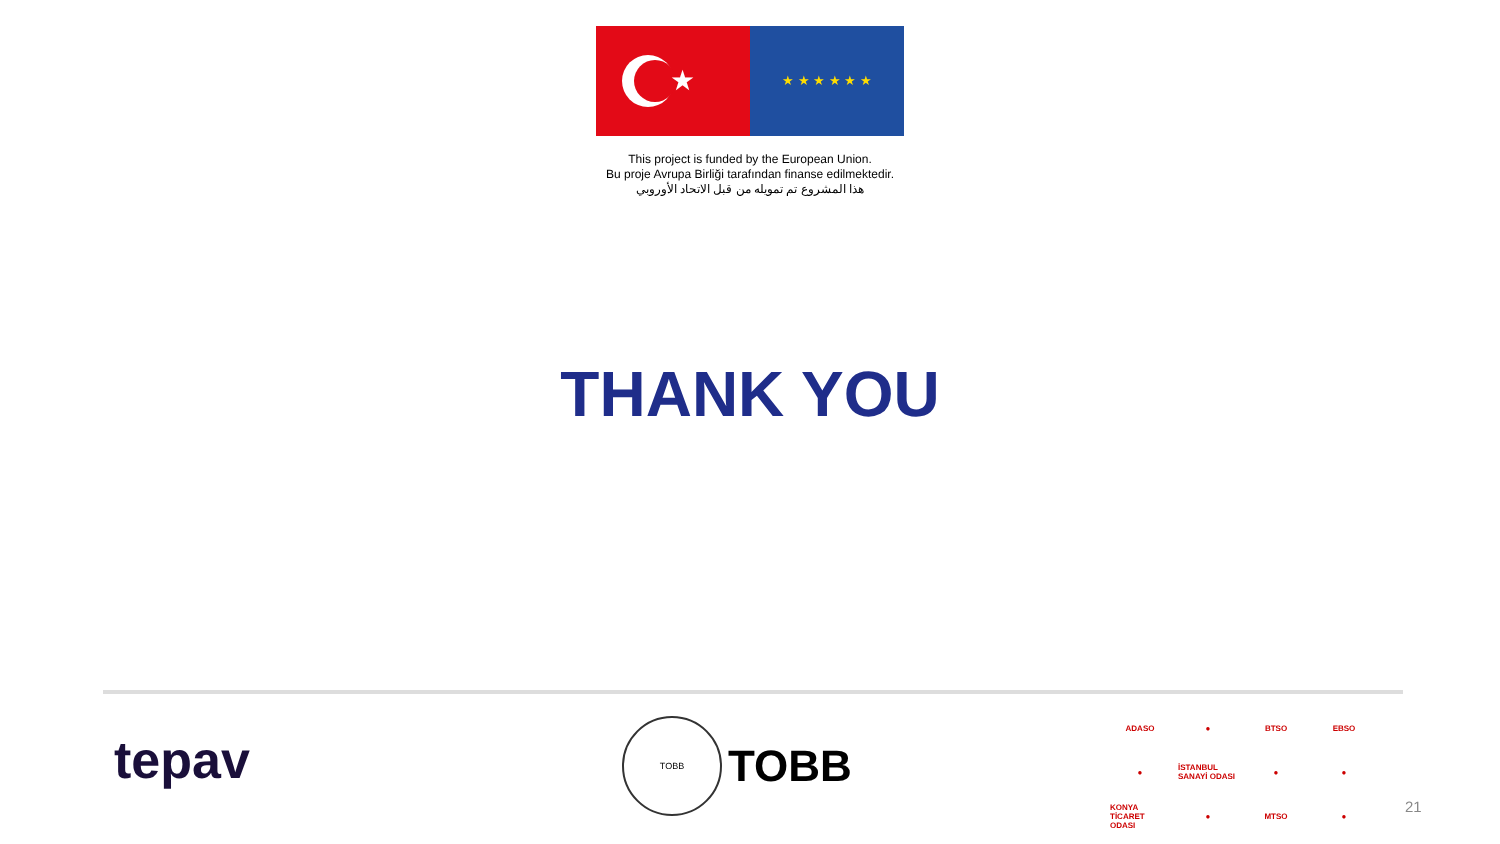★
★ ★ ★ ★ ★ ★
This project is funded by the European Union.
Bu proje Avrupa Birliği tarafından finanse edilmektedir.
هذا المشروع تم تمويله من قبل الاتحاد الأوروبي
THANK YOU
tepav
TOBB
TOBB
ADASO ● BTSO EBSO ● İSTANBUL SANAYİ ODASI ● ● KONYA TİCARET ODASI ● MTSO ●
21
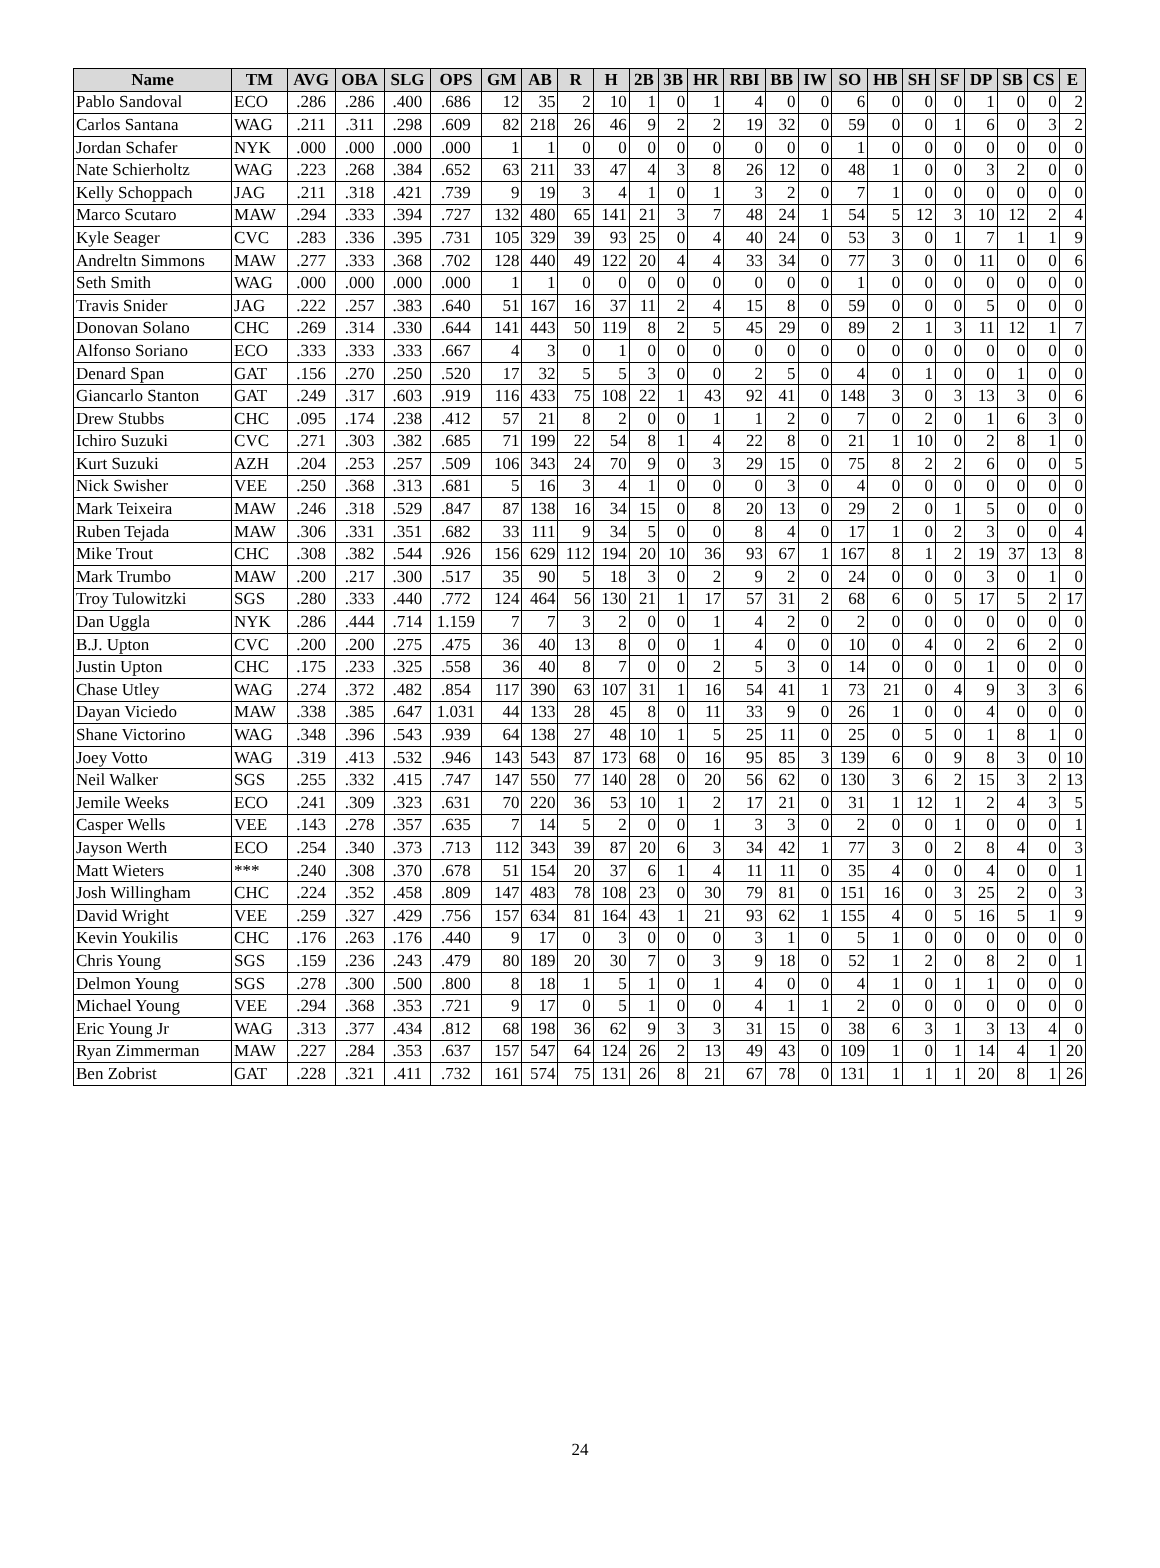| Name | TM | AVG | OBA | SLG | OPS | GM | AB | R | H | 2B | 3B | HR | RBI | BB | IW | SO | HB | SH | SF | DP | SB | CS | E |
| --- | --- | --- | --- | --- | --- | --- | --- | --- | --- | --- | --- | --- | --- | --- | --- | --- | --- | --- | --- | --- | --- | --- | --- |
| Pablo Sandoval | ECO | .286 | .286 | .400 | .686 | 12 | 35 | 2 | 10 | 1 | 0 | 1 | 4 | 0 | 0 | 6 | 0 | 0 | 0 | 1 | 0 | 0 | 2 |
| Carlos Santana | WAG | .211 | .311 | .298 | .609 | 82 | 218 | 26 | 46 | 9 | 2 | 2 | 19 | 32 | 0 | 59 | 0 | 0 | 1 | 6 | 0 | 3 | 2 |
| Jordan Schafer | NYK | .000 | .000 | .000 | .000 | 1 | 1 | 0 | 0 | 0 | 0 | 0 | 0 | 0 | 0 | 1 | 0 | 0 | 0 | 0 | 0 | 0 | 0 |
| Nate Schierholtz | WAG | .223 | .268 | .384 | .652 | 63 | 211 | 33 | 47 | 4 | 3 | 8 | 26 | 12 | 0 | 48 | 1 | 0 | 0 | 3 | 2 | 0 | 0 |
| Kelly Schoppach | JAG | .211 | .318 | .421 | .739 | 9 | 19 | 3 | 4 | 1 | 0 | 1 | 3 | 2 | 0 | 7 | 1 | 0 | 0 | 0 | 0 | 0 | 0 |
| Marco Scutaro | MAW | .294 | .333 | .394 | .727 | 132 | 480 | 65 | 141 | 21 | 3 | 7 | 48 | 24 | 1 | 54 | 5 | 12 | 3 | 10 | 12 | 2 | 4 |
| Kyle Seager | CVC | .283 | .336 | .395 | .731 | 105 | 329 | 39 | 93 | 25 | 0 | 4 | 40 | 24 | 0 | 53 | 3 | 0 | 1 | 7 | 1 | 1 | 9 |
| Andreltn Simmons | MAW | .277 | .333 | .368 | .702 | 128 | 440 | 49 | 122 | 20 | 4 | 4 | 33 | 34 | 0 | 77 | 3 | 0 | 0 | 11 | 0 | 0 | 6 |
| Seth Smith | WAG | .000 | .000 | .000 | .000 | 1 | 1 | 0 | 0 | 0 | 0 | 0 | 0 | 0 | 0 | 1 | 0 | 0 | 0 | 0 | 0 | 0 | 0 |
| Travis Snider | JAG | .222 | .257 | .383 | .640 | 51 | 167 | 16 | 37 | 11 | 2 | 4 | 15 | 8 | 0 | 59 | 0 | 0 | 0 | 5 | 0 | 0 | 0 |
| Donovan Solano | CHC | .269 | .314 | .330 | .644 | 141 | 443 | 50 | 119 | 8 | 2 | 5 | 45 | 29 | 0 | 89 | 2 | 1 | 3 | 11 | 12 | 1 | 7 |
| Alfonso Soriano | ECO | .333 | .333 | .333 | .667 | 4 | 3 | 0 | 1 | 0 | 0 | 0 | 0 | 0 | 0 | 0 | 0 | 0 | 0 | 0 | 0 | 0 | 0 |
| Denard Span | GAT | .156 | .270 | .250 | .520 | 17 | 32 | 5 | 5 | 3 | 0 | 0 | 2 | 5 | 0 | 4 | 0 | 1 | 0 | 0 | 1 | 0 | 0 |
| Giancarlo Stanton | GAT | .249 | .317 | .603 | .919 | 116 | 433 | 75 | 108 | 22 | 1 | 43 | 92 | 41 | 0 | 148 | 3 | 0 | 3 | 13 | 3 | 0 | 6 |
| Drew Stubbs | CHC | .095 | .174 | .238 | .412 | 57 | 21 | 8 | 2 | 0 | 0 | 1 | 1 | 2 | 0 | 7 | 0 | 2 | 0 | 1 | 6 | 3 | 0 |
| Ichiro Suzuki | CVC | .271 | .303 | .382 | .685 | 71 | 199 | 22 | 54 | 8 | 1 | 4 | 22 | 8 | 0 | 21 | 1 | 10 | 0 | 2 | 8 | 1 | 0 |
| Kurt Suzuki | AZH | .204 | .253 | .257 | .509 | 106 | 343 | 24 | 70 | 9 | 0 | 3 | 29 | 15 | 0 | 75 | 8 | 2 | 2 | 6 | 0 | 0 | 5 |
| Nick Swisher | VEE | .250 | .368 | .313 | .681 | 5 | 16 | 3 | 4 | 1 | 0 | 0 | 0 | 3 | 0 | 4 | 0 | 0 | 0 | 0 | 0 | 0 | 0 |
| Mark Teixeira | MAW | .246 | .318 | .529 | .847 | 87 | 138 | 16 | 34 | 15 | 0 | 8 | 20 | 13 | 0 | 29 | 2 | 0 | 1 | 5 | 0 | 0 | 0 |
| Ruben Tejada | MAW | .306 | .331 | .351 | .682 | 33 | 111 | 9 | 34 | 5 | 0 | 0 | 8 | 4 | 0 | 17 | 1 | 0 | 2 | 3 | 0 | 0 | 4 |
| Mike Trout | CHC | .308 | .382 | .544 | .926 | 156 | 629 | 112 | 194 | 20 | 10 | 36 | 93 | 67 | 1 | 167 | 8 | 1 | 2 | 19 | 37 | 13 | 8 |
| Mark Trumbo | MAW | .200 | .217 | .300 | .517 | 35 | 90 | 5 | 18 | 3 | 0 | 2 | 9 | 2 | 0 | 24 | 0 | 0 | 0 | 3 | 0 | 1 | 0 |
| Troy Tulowitzki | SGS | .280 | .333 | .440 | .772 | 124 | 464 | 56 | 130 | 21 | 1 | 17 | 57 | 31 | 2 | 68 | 6 | 0 | 5 | 17 | 5 | 2 | 17 |
| Dan Uggla | NYK | .286 | .444 | .714 | 1.159 | 7 | 7 | 3 | 2 | 0 | 0 | 1 | 4 | 2 | 0 | 2 | 0 | 0 | 0 | 0 | 0 | 0 | 0 |
| B.J. Upton | CVC | .200 | .200 | .275 | .475 | 36 | 40 | 13 | 8 | 0 | 0 | 1 | 4 | 0 | 0 | 10 | 0 | 4 | 0 | 2 | 6 | 2 | 0 |
| Justin Upton | CHC | .175 | .233 | .325 | .558 | 36 | 40 | 8 | 7 | 0 | 0 | 2 | 5 | 3 | 0 | 14 | 0 | 0 | 0 | 1 | 0 | 0 | 0 |
| Chase Utley | WAG | .274 | .372 | .482 | .854 | 117 | 390 | 63 | 107 | 31 | 1 | 16 | 54 | 41 | 1 | 73 | 21 | 0 | 4 | 9 | 3 | 3 | 6 |
| Dayan Viciedo | MAW | .338 | .385 | .647 | 1.031 | 44 | 133 | 28 | 45 | 8 | 0 | 11 | 33 | 9 | 0 | 26 | 1 | 0 | 0 | 4 | 0 | 0 | 0 |
| Shane Victorino | WAG | .348 | .396 | .543 | .939 | 64 | 138 | 27 | 48 | 10 | 1 | 5 | 25 | 11 | 0 | 25 | 0 | 5 | 0 | 1 | 8 | 1 | 0 |
| Joey Votto | WAG | .319 | .413 | .532 | .946 | 143 | 543 | 87 | 173 | 68 | 0 | 16 | 95 | 85 | 3 | 139 | 6 | 0 | 9 | 8 | 3 | 0 | 10 |
| Neil Walker | SGS | .255 | .332 | .415 | .747 | 147 | 550 | 77 | 140 | 28 | 0 | 20 | 56 | 62 | 0 | 130 | 3 | 6 | 2 | 15 | 3 | 2 | 13 |
| Jemile Weeks | ECO | .241 | .309 | .323 | .631 | 70 | 220 | 36 | 53 | 10 | 1 | 2 | 17 | 21 | 0 | 31 | 1 | 12 | 1 | 2 | 4 | 3 | 5 |
| Casper Wells | VEE | .143 | .278 | .357 | .635 | 7 | 14 | 5 | 2 | 0 | 0 | 1 | 3 | 3 | 0 | 2 | 0 | 0 | 1 | 0 | 0 | 0 | 1 |
| Jayson Werth | ECO | .254 | .340 | .373 | .713 | 112 | 343 | 39 | 87 | 20 | 6 | 3 | 34 | 42 | 1 | 77 | 3 | 0 | 2 | 8 | 4 | 0 | 3 |
| Matt Wieters | *** | .240 | .308 | .370 | .678 | 51 | 154 | 20 | 37 | 6 | 1 | 4 | 11 | 11 | 0 | 35 | 4 | 0 | 0 | 4 | 0 | 0 | 1 |
| Josh Willingham | CHC | .224 | .352 | .458 | .809 | 147 | 483 | 78 | 108 | 23 | 0 | 30 | 79 | 81 | 0 | 151 | 16 | 0 | 3 | 25 | 2 | 0 | 3 |
| David Wright | VEE | .259 | .327 | .429 | .756 | 157 | 634 | 81 | 164 | 43 | 1 | 21 | 93 | 62 | 1 | 155 | 4 | 0 | 5 | 16 | 5 | 1 | 9 |
| Kevin Youkilis | CHC | .176 | .263 | .176 | .440 | 9 | 17 | 0 | 3 | 0 | 0 | 0 | 3 | 1 | 0 | 5 | 1 | 0 | 0 | 0 | 0 | 0 | 0 |
| Chris Young | SGS | .159 | .236 | .243 | .479 | 80 | 189 | 20 | 30 | 7 | 0 | 3 | 9 | 18 | 0 | 52 | 1 | 2 | 0 | 8 | 2 | 0 | 1 |
| Delmon Young | SGS | .278 | .300 | .500 | .800 | 8 | 18 | 1 | 5 | 1 | 0 | 1 | 4 | 0 | 0 | 4 | 1 | 0 | 1 | 1 | 0 | 0 | 0 |
| Michael Young | VEE | .294 | .368 | .353 | .721 | 9 | 17 | 0 | 5 | 1 | 0 | 0 | 4 | 1 | 1 | 2 | 0 | 0 | 0 | 0 | 0 | 0 | 0 |
| Eric Young Jr | WAG | .313 | .377 | .434 | .812 | 68 | 198 | 36 | 62 | 9 | 3 | 3 | 31 | 15 | 0 | 38 | 6 | 3 | 1 | 3 | 13 | 4 | 0 |
| Ryan Zimmerman | MAW | .227 | .284 | .353 | .637 | 157 | 547 | 64 | 124 | 26 | 2 | 13 | 49 | 43 | 0 | 109 | 1 | 0 | 1 | 14 | 4 | 1 | 20 |
| Ben Zobrist | GAT | .228 | .321 | .411 | .732 | 161 | 574 | 75 | 131 | 26 | 8 | 21 | 67 | 78 | 0 | 131 | 1 | 1 | 1 | 20 | 8 | 1 | 26 |
24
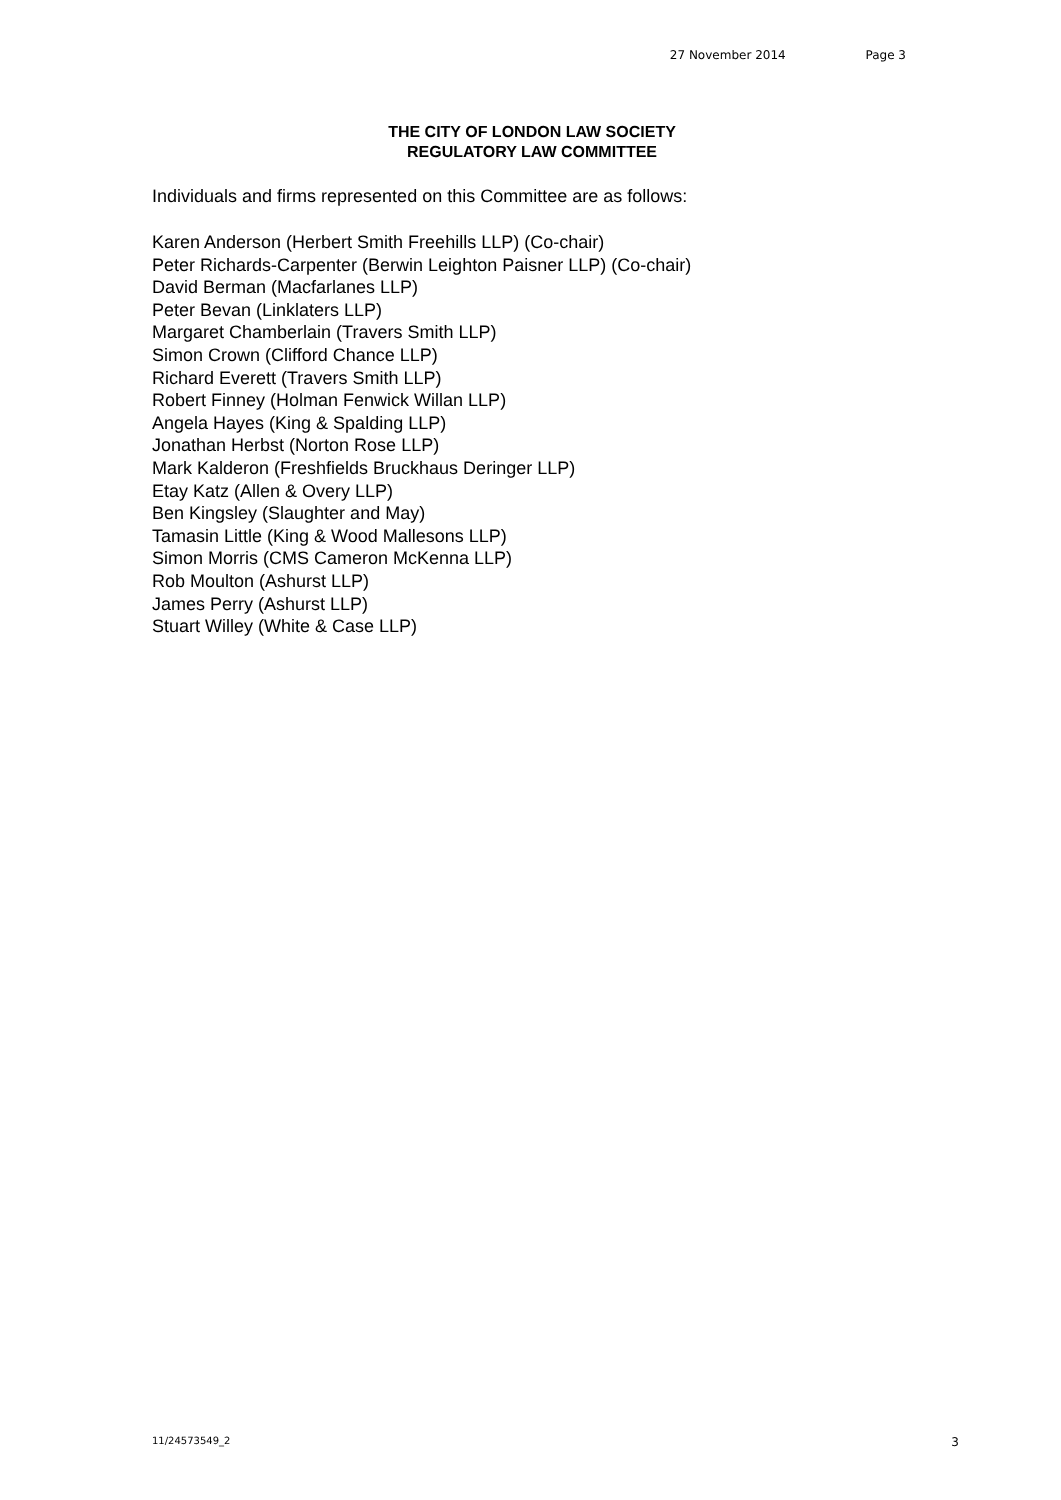27 November 2014 Page 3
THE CITY OF LONDON LAW SOCIETY
REGULATORY LAW COMMITTEE
Individuals and firms represented on this Committee are as follows:
Karen Anderson (Herbert Smith Freehills LLP) (Co-chair)
Peter Richards-Carpenter (Berwin Leighton Paisner LLP) (Co-chair)
David Berman (Macfarlanes LLP)
Peter Bevan (Linklaters LLP)
Margaret Chamberlain (Travers Smith LLP)
Simon Crown (Clifford Chance LLP)
Richard Everett (Travers Smith LLP)
Robert Finney (Holman Fenwick Willan LLP)
Angela Hayes (King & Spalding LLP)
Jonathan Herbst (Norton Rose LLP)
Mark Kalderon (Freshfields Bruckhaus Deringer LLP)
Etay Katz (Allen & Overy LLP)
Ben Kingsley (Slaughter and May)
Tamasin Little (King & Wood Mallesons LLP)
Simon Morris (CMS Cameron McKenna LLP)
Rob Moulton (Ashurst LLP)
James Perry (Ashurst LLP)
Stuart Willey (White & Case LLP)
11/24573549_2 3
----
__What is expected__. Only the lines that lie between the start of the listing and the line containing "11 | 12 | 1 | 7 |", both included, belong in the answer; write them out exactly and omit pictures.

__Result of this task__.
★
★ ★ ★ ★ ★ ★
This project is funded by the European Union.
Bu proje Avrupa Birliği tarafından finanse edilmektedir.
هذا المشروع تم تمويله من قبل الاتحاد الأوروبي
THANK YOU
tepav
TOBB
TOBB
ADASO ● BTSO EBSO ● İSTANBUL SANAYİ ODASI ● ● KONYA TİCARET ODASI ● MTSO ●
21
| Name | TM | AVG | OBA | SLG | OPS | GM | AB | R | H | 2B | 3B | HR | RBI | BB | IW | SO | HB | SH | SF | DP | SB | CS | E |
| --- | --- | --- | --- | --- | --- | --- | --- | --- | --- | --- | --- | --- | --- | --- | --- | --- | --- | --- | --- | --- | --- | --- | --- |
| Pablo Sandoval | ECO | .286 | .286 | .400 | .686 | 12 | 35 | 2 | 10 | 1 | 0 | 1 | 4 | 0 | 0 | 6 | 0 | 0 | 0 | 1 | 0 | 0 | 2 |
| Carlos Santana | WAG | .211 | .311 | .298 | .609 | 82 | 218 | 26 | 46 | 9 | 2 | 2 | 19 | 32 | 0 | 59 | 0 | 0 | 1 | 6 | 0 | 3 | 2 |
| Jordan Schafer | NYK | .000 | .000 | .000 | .000 | 1 | 1 | 0 | 0 | 0 | 0 | 0 | 0 | 0 | 0 | 1 | 0 | 0 | 0 | 0 | 0 | 0 | 0 |
| Nate Schierholtz | WAG | .223 | .268 | .384 | .652 | 63 | 211 | 33 | 47 | 4 | 3 | 8 | 26 | 12 | 0 | 48 | 1 | 0 | 0 | 3 | 2 | 0 | 0 |
| Kelly Schoppach | JAG | .211 | .318 | .421 | .739 | 9 | 19 | 3 | 4 | 1 | 0 | 1 | 3 | 2 | 0 | 7 | 1 | 0 | 0 | 0 | 0 | 0 | 0 |
| Marco Scutaro | MAW | .294 | .333 | .394 | .727 | 132 | 480 | 65 | 141 | 21 | 3 | 7 | 48 | 24 | 1 | 54 | 5 | 12 | 3 | 10 | 12 | 2 | 4 |
| Kyle Seager | CVC | .283 | .336 | .395 | .731 | 105 | 329 | 39 | 93 | 25 | 0 | 4 | 40 | 24 | 0 | 53 | 3 | 0 | 1 | 7 | 1 | 1 | 9 |
| Andreltn Simmons | MAW | .277 | .333 | .368 | .702 | 128 | 440 | 49 | 122 | 20 | 4 | 4 | 33 | 34 | 0 | 77 | 3 | 0 | 0 | 11 | 0 | 0 | 6 |
| Seth Smith | WAG | .000 | .000 | .000 | .000 | 1 | 1 | 0 | 0 | 0 | 0 | 0 | 0 | 0 | 0 | 1 | 0 | 0 | 0 | 0 | 0 | 0 | 0 |
| Travis Snider | JAG | .222 | .257 | .383 | .640 | 51 | 167 | 16 | 37 | 11 | 2 | 4 | 15 | 8 | 0 | 59 | 0 | 0 | 0 | 5 | 0 | 0 | 0 |
| Donovan Solano | CHC | .269 | .314 | .330 | .644 | 141 | 443 | 50 | 119 | 8 | 2 | 5 | 45 | 29 | 0 | 89 | 2 | 1 | 3 | 11 | 12 | 1 | 7 |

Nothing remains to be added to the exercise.